Il Consiglio Comunale di Torino ha approvato, nella seduta odierna, un Piano comunale di risanamento acustico legato alla “movida”. Il Piano individua obiettivi di risanamento, priorità e linee di intervento, per ottenere una progressiva riduzione nel medio-lungo termine dei livelli di rumorosità e del disturbo.
In particolare privilegia per il risanamento le azioni per la sicurezza urbana nonché il contrasto all’abuso e alla vendita non autorizzata di alcool, le campagne di informazione e partecipazione dei fruitori e dei residenti, gli interventi di riduzione e mitigazione delle esternalità negative delle attività economiche, le azioni sull’offerta di mobilità e sulla gestione della sosta, nonché i programmi di riqualificazione urbana e le iniziative di sviluppo locale, anche attraverso una specifica offerta culturale.
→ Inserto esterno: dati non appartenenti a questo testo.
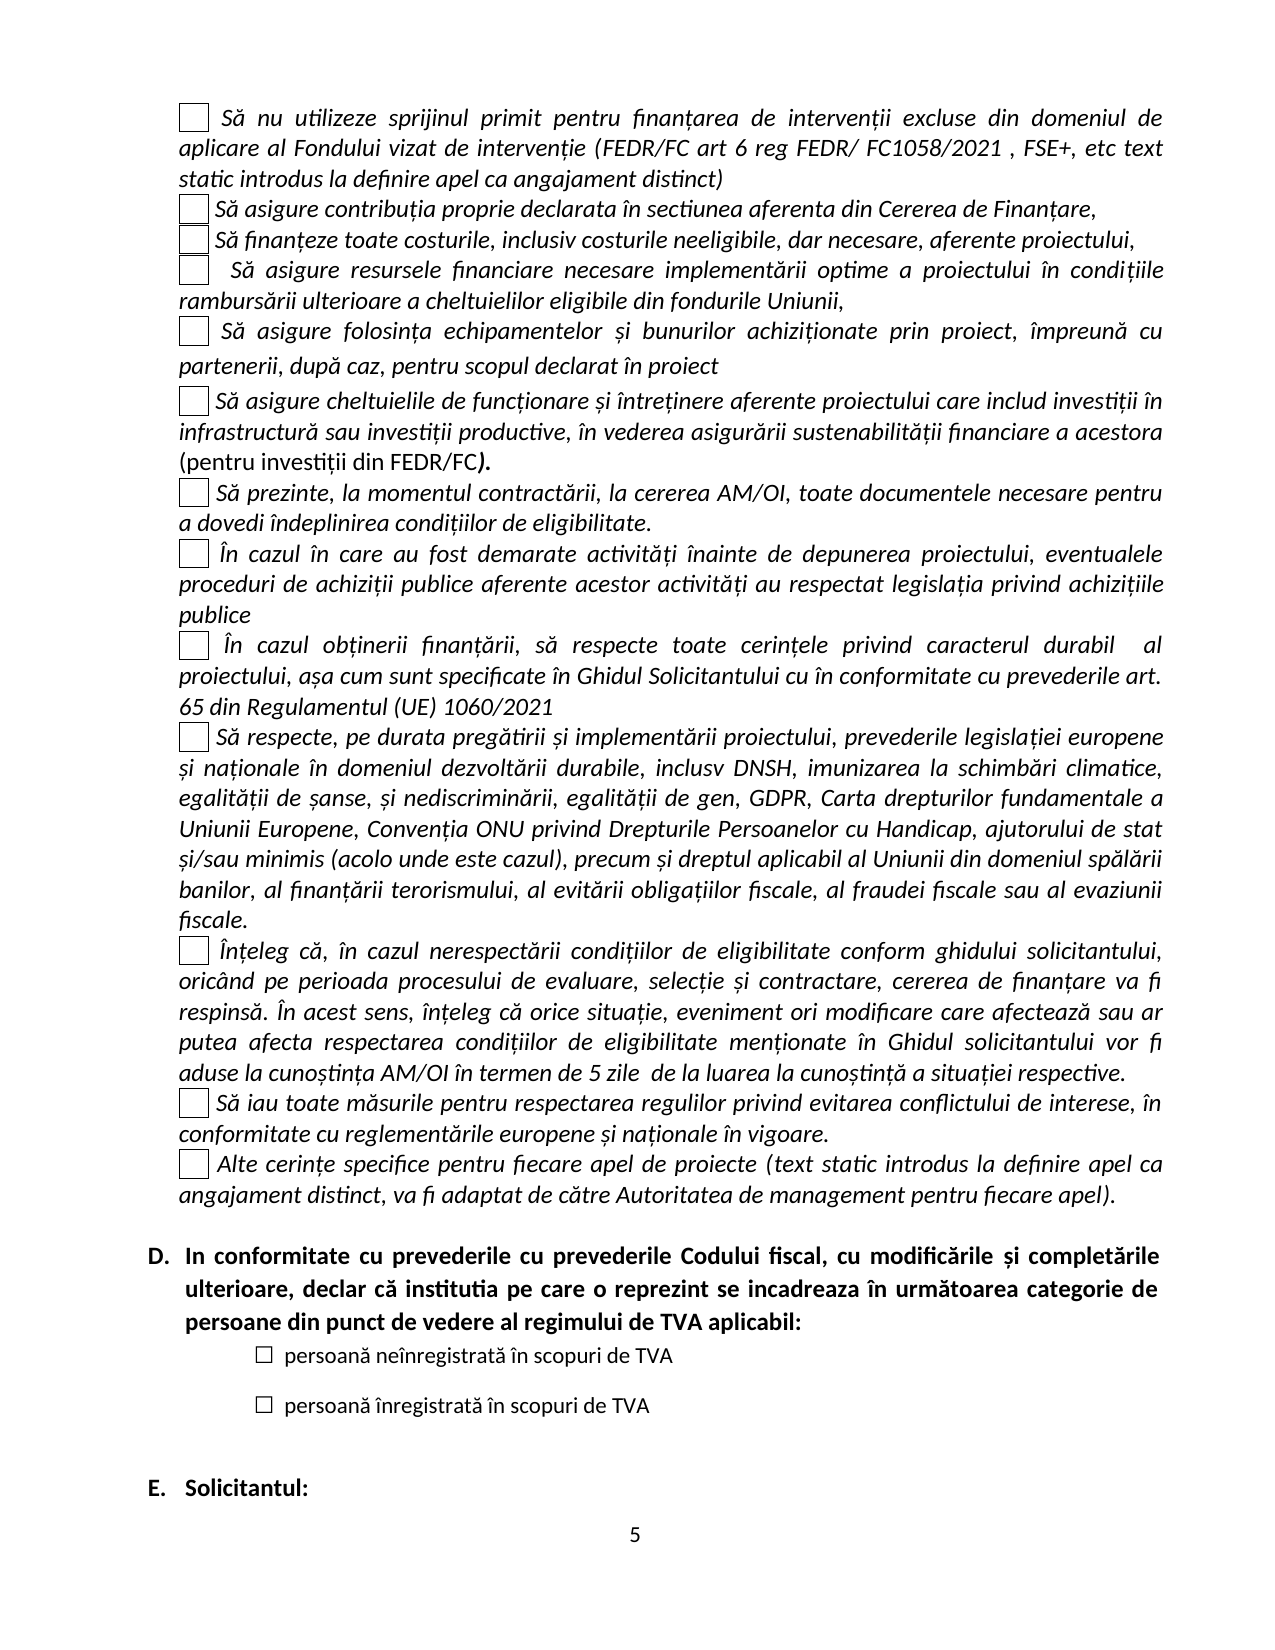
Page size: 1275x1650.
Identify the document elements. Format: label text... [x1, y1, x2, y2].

text ☐ persoană înregistrată în scopuri de TVA [178, 1389, 1167, 1420]
list Să nu utilizeze sprijinul primit pentru finanțarea de intervenții excluse din domeniul de aplicare al Fondului vizat de intervenție (FEDR/FC art 6 reg FEDR/ FC1058/2021 , FSE+, etc text static introdus la definire apel ca angajament distinct) [178, 102, 1167, 193]
list In conformitate cu prevederile cu prevederile Codului fiscal, cu modificările şi completările ulterioare, declar că institutia pe care o reprezint se incadreaza în următoarea categorie de persoane din punct de vedere al regimului de TVA aplicabil: [148, 1240, 1160, 1336]
list Înțeleg că, în cazul nerespectării condițiilor de eligibilitate conform ghidului solicitantului, oricând pe perioada procesului de evaluare, selecție și contractare, cererea de finanțare va fi respinsă. În acest sens, înțeleg că orice situație, eveniment ori modificare care afectează sau ar putea afecta respectarea condițiilor de eligibilitate menționate în Ghidul solicitantului vor fi aduse la cunoștința AM/OI în termen de 5 zile de la luarea la cunoștință a situației respective. [178, 935, 1167, 1087]
text ☐ persoană neînregistrată în scopuri de TVA [178, 1339, 1167, 1370]
text În cazul în care au fost demarate activităţi înainte de depunerea proiectului, eventualele proceduri de achiziţii publice aferente acestor activităţi au respectat legislaţia privind achiziţiile publice [178, 538, 1167, 629]
list Să finanţeze toate costurile, inclusiv costurile neeligibile, dar necesare, aferente proiectului, [178, 224, 1167, 254]
list Alte cerințe specifice pentru fiecare apel de proiecte (text static introdus la definire apel ca angajament distinct, va fi adaptat de către Autoritatea de management pentru fiecare apel). [178, 1148, 1167, 1209]
list Să iau toate măsurile pentru respectarea regulilor privind evitarea conflictului de interese, în conformitate cu reglementările europene și naționale în vigoare. [178, 1087, 1167, 1148]
text Să asigure folosința echipamentelor şi bunurilor achiziţionate prin proiect, împreună cu partenerii, după caz, pentru scopul declarat în proiect [178, 315, 1167, 381]
list Să respecte, pe durata pregătirii şi implementării proiectului, prevederile legislaţiei europene şi naţionale în domeniul dezvoltării durabile, inclusv DNSH, imunizarea la schimbări climatice, egalităţii de şanse, şi nediscriminării, egalităţii de gen, GDPR, Carta drepturilor fundamentale a Uniunii Europene, Convenția ONU privind Drepturile Persoanelor cu Handicap, ajutorului de stat și/sau minimis (acolo unde este cazul), precum și dreptul aplicabil al Uniunii din domeniul spălării banilor, al finanțării terorismului, al evitării obligațiilor fiscale, al fraudei fiscale sau al evaziunii fiscale. [178, 721, 1167, 935]
list În cazul obținerii finanțării, să respecte toate cerințele privind caracterul durabil al proiectului, așa cum sunt specificate în Ghidul Solicitantului cu în conformitate cu prevederile art. 65 din Regulamentul (UE) 1060/2021 [178, 629, 1167, 721]
list Să asigure contribuţia proprie declarata în sectiunea aferenta din Cererea de Finanțare, [178, 193, 1167, 224]
list Să asigure cheltuielile de funcționare și întreținere aferente proiectului care includ investiții în infrastructură sau investiții productive, în vederea asigurării sustenabilității financiare a acestora (pentru investiții din FEDR/FC). [178, 385, 1167, 477]
list Solicitantul: [148, 1472, 1160, 1503]
list Să asigure resursele financiare necesare implementării optime a proiectului în condiţiile rambursării ulterioare a cheltuielilor eligibile din fondurile Uniunii, [178, 254, 1167, 315]
list Să prezinte, la momentul contractării, la cererea AM/OI, toate documentele necesare pentru a dovedi îndeplinirea condițiilor de eligibilitate. [178, 477, 1167, 538]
Per ottenere il rispetto dei limiti di riferimento, il programma individua opportune azioni di pianificazione territoriale e ambientale, anche al fine di individuare aree urbane con vocazione alla vita notturna, purché caratterizzate da una limitata esposizione della popolazione residente.
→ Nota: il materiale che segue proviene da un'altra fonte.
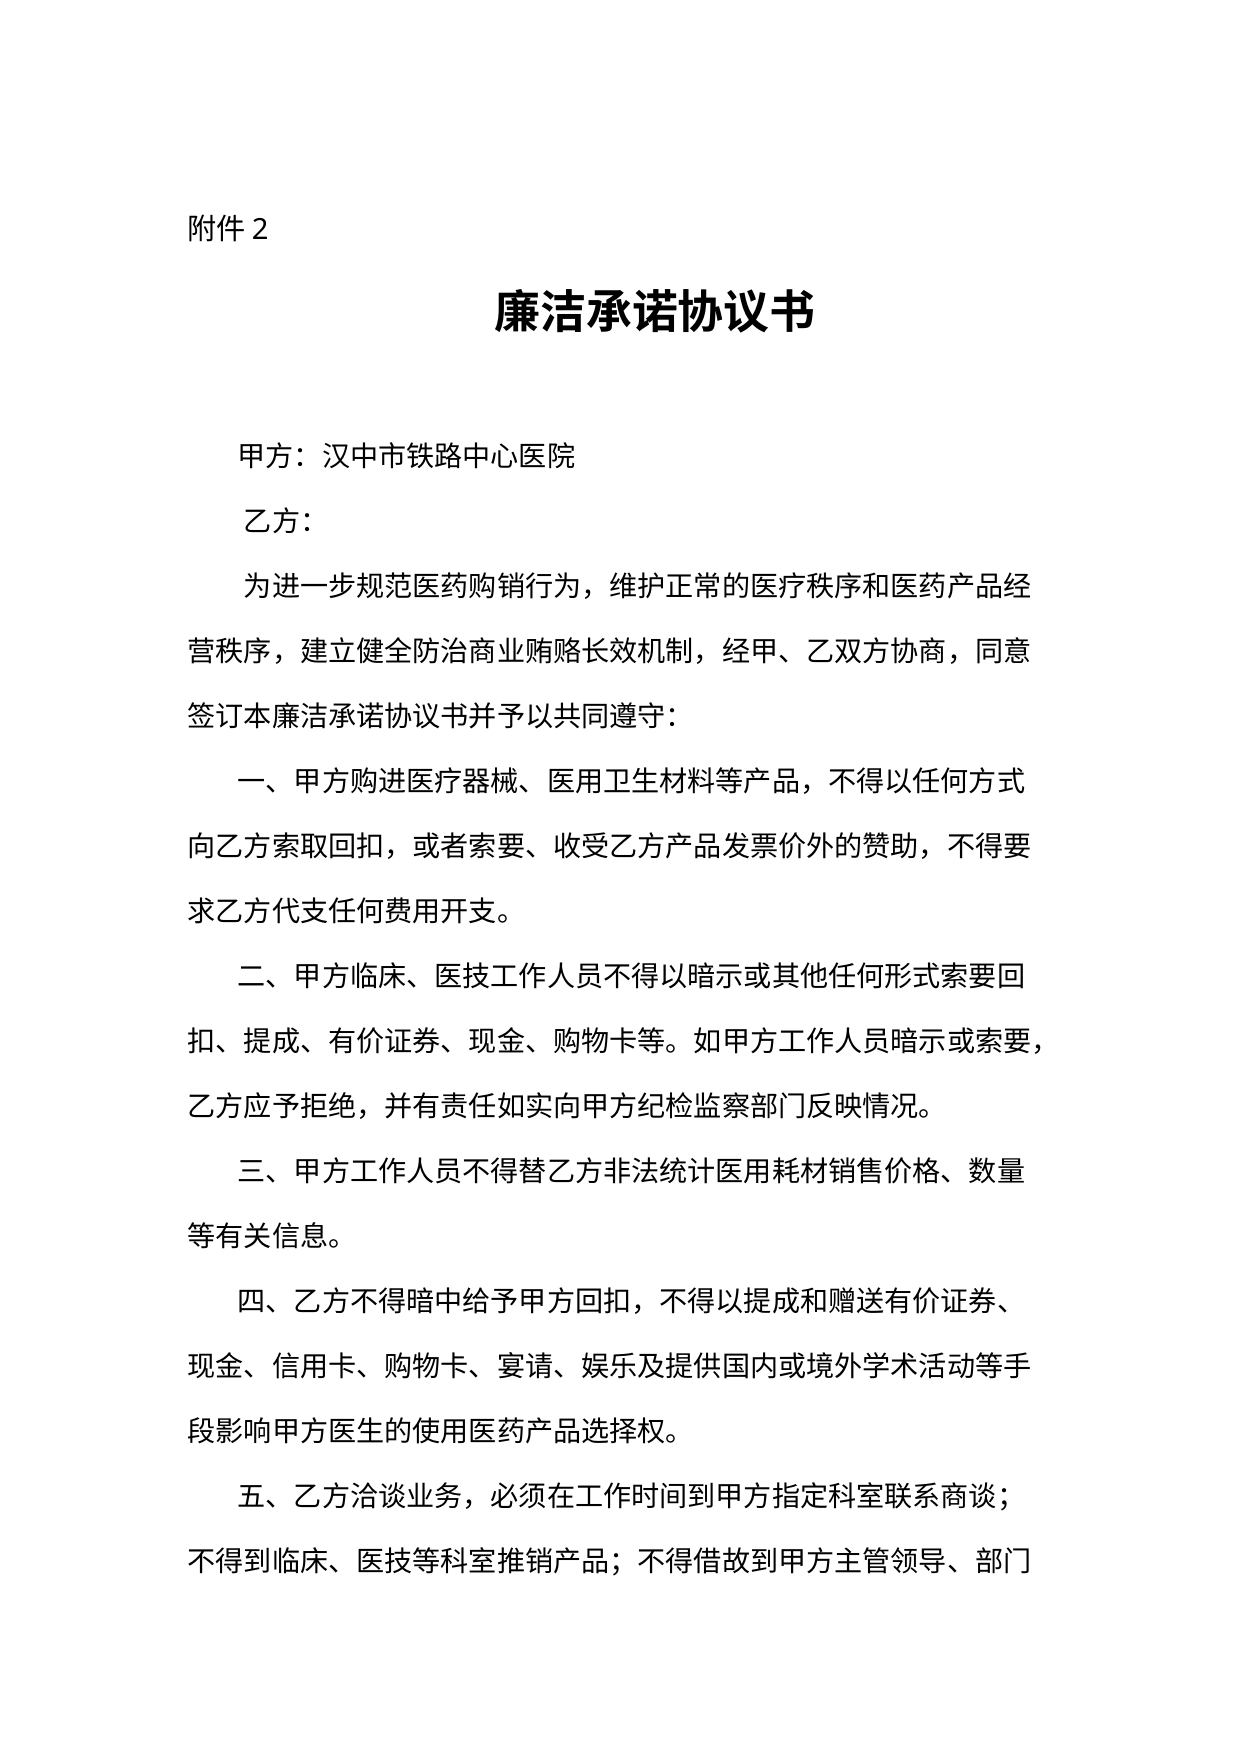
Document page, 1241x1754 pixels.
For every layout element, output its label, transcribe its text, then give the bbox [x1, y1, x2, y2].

text 四、乙方不得暗中给予甲方回扣，不得以提成和赠送有价证券、现金、信用卡、购物卡、宴请、娱乐及提供国内或境外学术活动等手段影响甲方医生的使用医药产品选择权。 [187, 1267, 1053, 1462]
text 二、甲方临床、医技工作人员不得以暗示或其他任何形式索要回扣、提成、有价证券、现金、购物卡等。如甲方工作人员暗示或索要，乙方应予拒绝，并有责任如实向甲方纪检监察部门反映情况。 [187, 942, 1053, 1137]
text 一、甲方购进医疗器械、医用卫生材料等产品，不得以任何方式向乙方索取回扣，或者索要、收受乙方产品发票价外的赞助，不得要求乙方代支任何费用开支。 [187, 747, 1053, 942]
text 甲方：汉中市铁路中心医院 [187, 422, 1053, 487]
text 乙方： [187, 487, 1053, 552]
text 三、甲方工作人员不得替乙方非法统计医用耗材销售价格、数量等有关信息。 [187, 1137, 1053, 1267]
text 为进一步规范医药购销行为，维护正常的医疗秩序和医药产品经营秩序，建立健全防治商业贿赂长效机制，经甲、乙双方协商，同意签订本廉洁承诺协议书并予以共同遵守： [187, 552, 1053, 747]
text 廉洁承诺协议书 [187, 259, 1053, 357]
text 附件2 [187, 194, 1053, 259]
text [187, 1462, 1053, 1592]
Sotto il profilo acustico-ambientale, il Piano, promuove un approccio sperimentale, considerando i diversi contributi al clima acustico complessivo e valutando l’effettiva efficacia delle specifiche azioni sulla scorta degli esiti di monitoraggi di lungo termine e di valutazioni periodiche del disturbo percepito.
La deliberazione votata dalla Sala Rossa prevede anche l’istituzione di un Tavolo tecnico che coinvolgerà le Divisioni competenti per i temi commercio, sicurezza urbana, ambiente, innovazione tecnologica, mobilità e gioventù, con il coordinamento del Gabinetto della Sindaca, nonché le Circoscrizioni territorialmente interessate, al fine di garantire il coordinamento nel quadro delle linee di intervento tra le azioni, individuare i soggetti cui competono gli specifici interventi attuativi, definire le modalità e i tempi per il risanamento e quantificare gli oneri finanziari e i mezzi necessari all’attuazione e al monitoraggio del Piano.
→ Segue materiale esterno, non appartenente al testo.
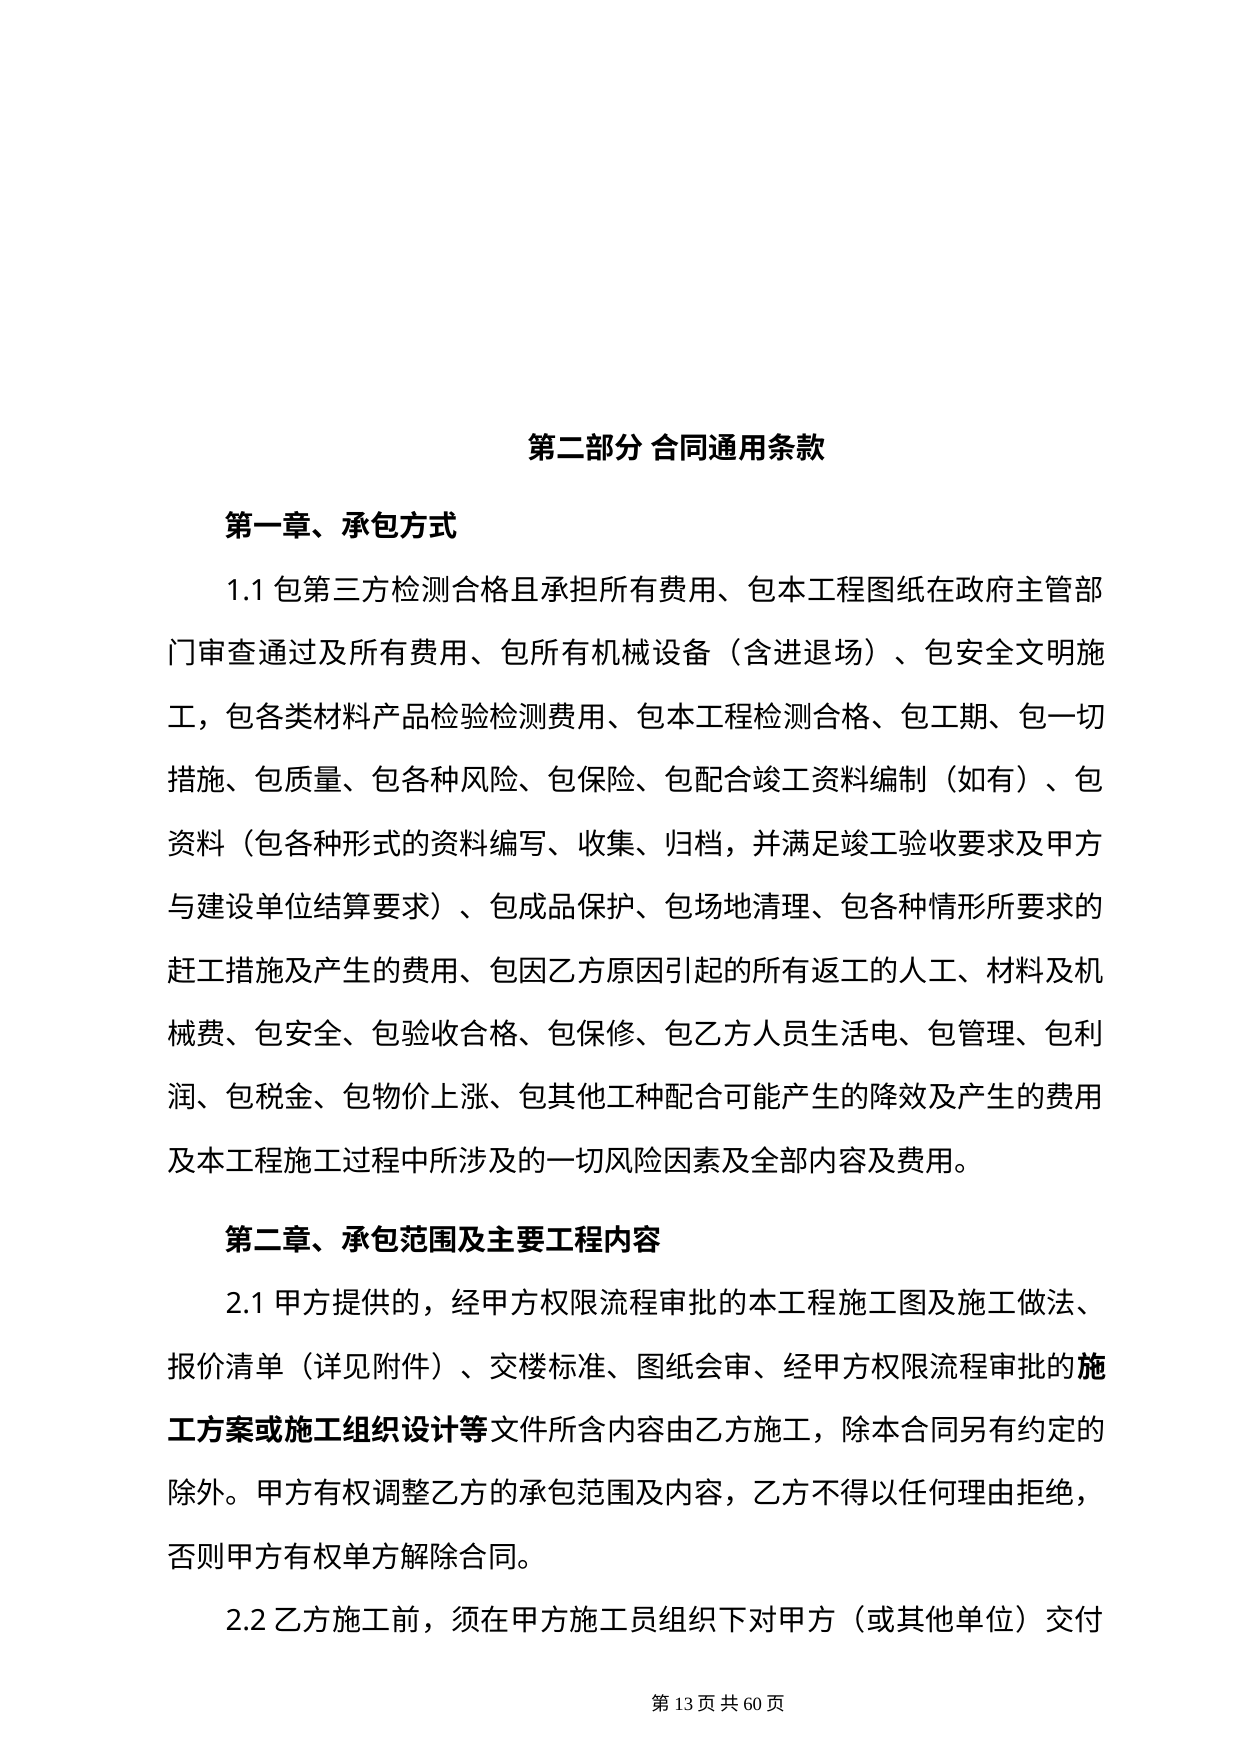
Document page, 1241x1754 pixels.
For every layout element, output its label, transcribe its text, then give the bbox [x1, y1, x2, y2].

Il Piano assume quali aree prioritarie di intervento quelle individuate dal “Regolamento per l’esercizio dell’attività di somministrazione di alimenti e bevande degli esercizi pubblici” quali ambiti urbani caratterizzati da problematiche collegate al traffico, all’inquinamento acustico, alla fruibilità degli spazi e alla vivibilità del territorio, ovvero:
- l’area delimitata dalle seguenti vie: corso Dante (ambo i lati), via Nizza, corso Vittorio Emanuele II, corso Massimo d’Azeglio;
- l’area delimitata dalle seguenti vie: corso Regina Margherita, via Napione ambo i lati, corso San Maurizio;
- l’area delimitata dalle seguenti vie: via Giolitti ambo i lati, via delle Rosine ambo i lati, via Po ambo i lati, piazza Vittorio Veneto, via Giulia di Barolo ambo i lati, via Verdi ambo i lati, via Roero di Cortanze ambo i lati, corso San Maurizio;
- l’area delimitata dalle seguenti vie: corso Regio Parco, corso Verona, lungo Dora Firenze.
Nel dibattito che ha preceduto la votazione, il consigliere Federico Mensio (M5S) ha ringraziato assessore e uffici comunali per il lungo lavoro svolto nell’affrontare un fenomeno – l’inquinamento acustico – di solito poco considerato, augurandosi una maggiore sensibilizzazione della cittadinanza.